When Tiravanija does make objects, they are most often multiples and ephemera connected with exhibitions. Since the early 1990s, Tiravanija has published multiples in the form of backpacks, cooking utensils, and maps as part of his practice. These commonplace objects used for cooking or camping serve today as memories of the artist’s earlier projects and also stimulate new interactions, whether physical or purely in the imagination. In Untitled 2008–2011 (the map of the land of feeling), Tiravanija presents a visual chronology of his life and work between 1988 and 2008, as told through the pages of his expansive passport.
In 1997 Tiravanija began an engagement with modernist architecture when he installed in the Museum of Modern Art's sculpture garden Untitled: 1997 (Glass House), a child-size version of Philip Johnson's Glass House (1949).
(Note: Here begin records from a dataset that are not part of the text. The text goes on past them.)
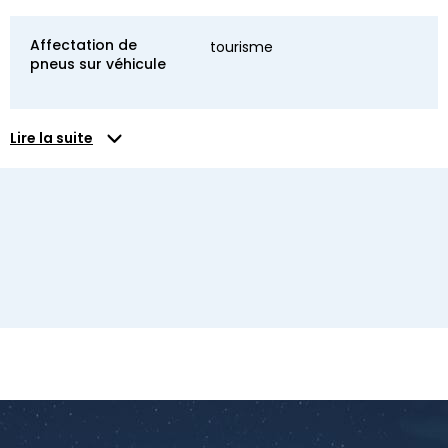
Affectation de
tourisme
pneus sur véhicule
Lire la suite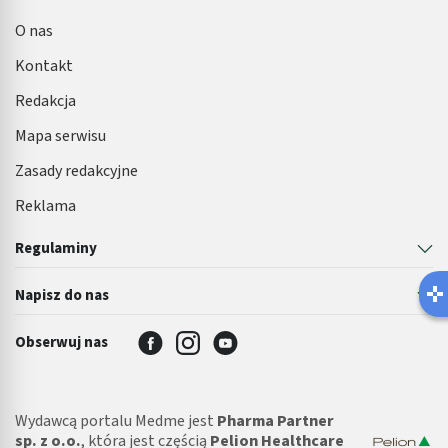
O nas
Kontakt
Redakcja
Mapa serwisu
Zasady redakcyjne
Reklama
Regulaminy
Napisz do nas
Obserwuj nas
Wydawcą portalu Medme jest
Pharma Partner
sp. z o.o.
, która jest częścią
Pelion Healthcare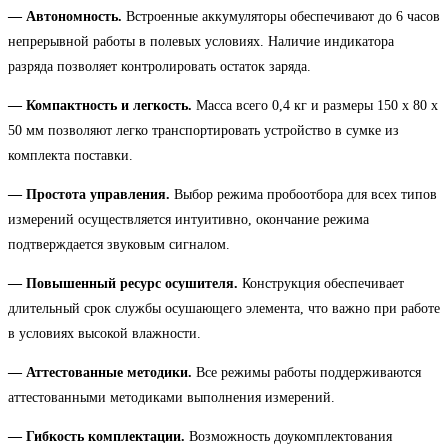
— Автономность.
Встроенные аккумуляторы обеспечивают до 6 часов
непрерывной работы в полевых условиях. Наличие индикатора
разряда позволяет контролировать остаток заряда.
— Компактность и легкость.
Масса всего 0,4 кг и размеры 150 х 80 х
50 мм позволяют легко транспортировать устройство в сумке из
комплекта поставки.
— Простота управления.
Выбор режима пробоотбора для всех типов
измерений осуществляется интуитивно, окончание режима
подтверждается звуковым сигналом.
— Повышенный ресурс осушителя.
Конструкция обеспечивает
длительный срок службы осушающего элемента, что важно при работе
в условиях высокой влажности.
— Аттестованные методики.
Все режимы работы поддерживаются
аттестованными методиками выполнения измерений.
— Гибкость комплектации.
Возможность доукомплектования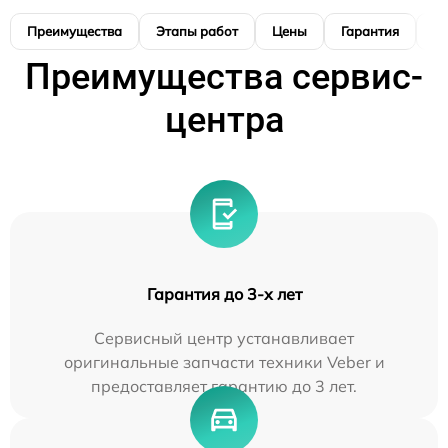
Преимущества
Этапы работ
Цены
Гарантия
М
Преимущества сервис-
центра
Гарантия до 3-х лет
Сервисный центр устанавливает
оригинальные запчасти техники Veber и
предоставляет гарантию до 3 лет.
Similarly, untitled 2002 (he promised) is an arena of activities ranging from DJ sessions to film screenings within a chrome and steel structure inspired by Rudolf M. Schindler's Kings Road House (1922) in West Hollywood. In Tiravanija’s untitled 2006 (pavilion, table and puzzle) installation, visitors are welcome to gather at a picnic table to assemble an expansive puzzle depicting Eugène Delacroix’s 1830 masterpiece, Liberty Leading the People; a pavilion-like structure, a replica of one designed by Jean Prouvé for use in French colonial Africa, completes the tableau. For Asile Flottant (2010), he constructed a sketch of Le Corbusier’s boat of the same name and inserted a section of it into a gallery. Le Corbusier’s barge was designed for the Salvation Army literally as a floating asylum meant to provide temporary overnight shelter for vagrants wandering the streets of Paris; Tiravanija’s barge, constructed in Chiang Mai, was to serve as a pavilion that houses both political T-shirts designed by the artist, and others that have been collected from all over the world.
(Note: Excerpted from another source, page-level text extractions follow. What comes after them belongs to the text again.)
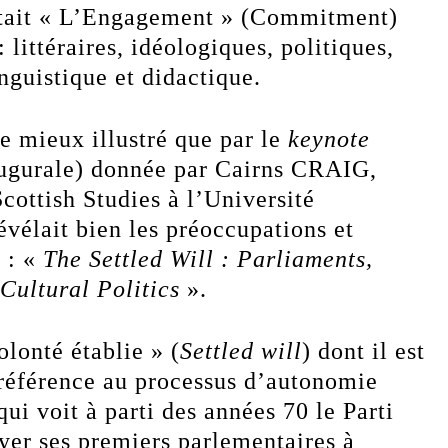
tait « L’Engagement » (Commitment)
: littéraires, idéologiques, politiques,
inguistique et didactique.
e mieux illustré que par le
keynote
ugurale) donnée par Cairns CRAIG,
Scottish Studies à l’Université
évélait bien les préoccupations et
s : «
The Settled Will : Parliaments,
Cultural Politics
».
olonté établie » (
Settled will
) dont il est
t référence au processus d’autonomie
 qui voit à parti des années 70 le Parti
yer ses premiers parlementaires à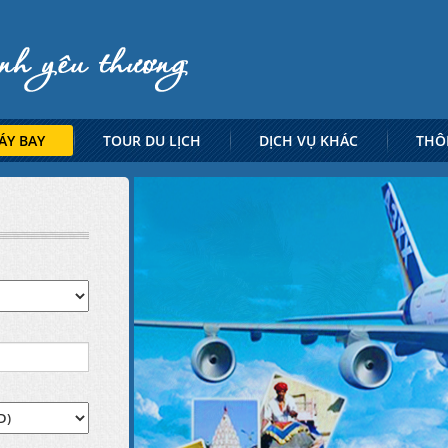
ÁY BAY
TOUR DU LỊCH
DỊCH VỤ KHÁC
THÔ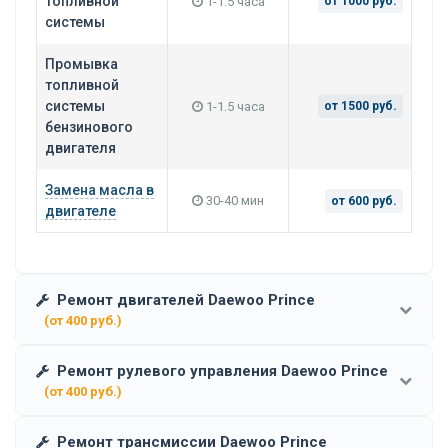
топливной
1-1.5 часа
от 1000 руб.
системы
Промывка
топливной
системы
1-1.5 часа
от 1500 руб.
бензинового
двигателя
Замена масла в
30-40 мин
от 600 руб.
двигателе
Ремонт двигателей Daewoo Prince
(от 400 руб.)
Ремонт рулевого управления Daewoo Prince
(от 400 руб.)
Ремонт трансмиссии Daewoo Prince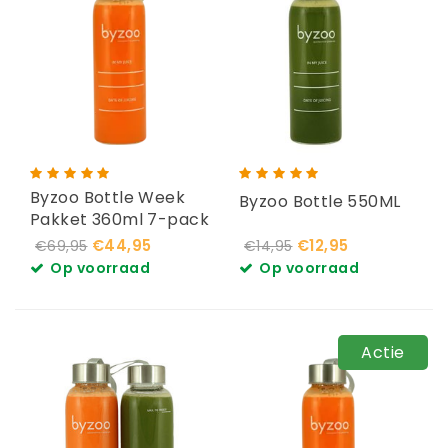
Byzoo Bottle Week
Byzoo Bottle 550ML
Pakket 360ml 7-pack
€44,95
€12,95
€69,95
€14,95
Op voorraad
Op voorraad
Actie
In 2004 the Solomon R. Guggenheim Museum in New York honoured Tiravanija with the Hugo Boss Prize and presented an exhibition of his work, which had more overtly political tones. Featured in this exhibition, Untitled 2005 (The Air Between the Chain-Link Fence and the Broken Bicycle Wheel) was an installation in which the artist addressed governmental control of popular media by installing a low-tech pirate television station within the museum, using a simple metal antenna and cables as broadcasting equipment, accompanied by a small wooden structure housing a television set and chairs. On the gallery walls Tiravanija featured the text of the US Constitution’s First Amendment (advocating freedom of speech), a history of radio and television communication in America, and simple directions for constructing low-tech broadcasting equipment. Tiravanija’s support of free speech is conveyed by his choice to broadcast the low-budget film Punishment Park (1971), a documentary on the suppression of Vietnam War protests.